A critical privilege escalation vulnerability in Fission allows users to bypass security checks and gain elevated permissions within the Kubernetes environment.

The vulnerability exists because the Environment CRD merge logic propagates sensitive fields—such as hostNetwork, hostPID, hostIPC, and privileged—without proper filtering or security validation. This allows an authenticated user to inject malicious configurations into runtime and builder pods.

A CVSS score of 9.9 underscores the high risk of full cluster compromise. An attacker could exploit this to escape the container boundary, access sensitive host information, or gain administrative control over the Kubernetes environment, leading to massive data breaches and service disruption.

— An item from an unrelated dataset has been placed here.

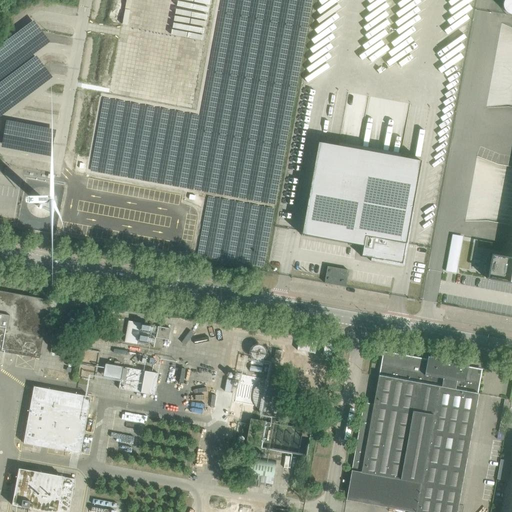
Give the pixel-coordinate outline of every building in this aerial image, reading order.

Immediate Action: Upgrade the Fission framework to version 1.24.0 or later to implement proper filtering and security validation for podspecs.

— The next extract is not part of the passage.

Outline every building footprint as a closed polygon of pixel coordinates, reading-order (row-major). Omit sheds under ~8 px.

Proactive Monitoring: Audit existing Fission Environment CRDs for suspicious podspec configurations and monitor Kubernetes audit logs for attempts to deploy privileged or host-networked pods.

Compensating Controls: Use Kubernetes Admission Controllers (e.g., OPA Gatekeeper or Kyverno) to enforce policies that forbid the use of hostNetwork, hostPID, or privileged containers.

Public Exploit Available: False

The ability to escalate privileges within a Kubernetes cluster makes this a critical security concern. Administrators must prioritize the update to version 1.24.0 and implement admission control policies to prevent the deployment of insecure pod specifications.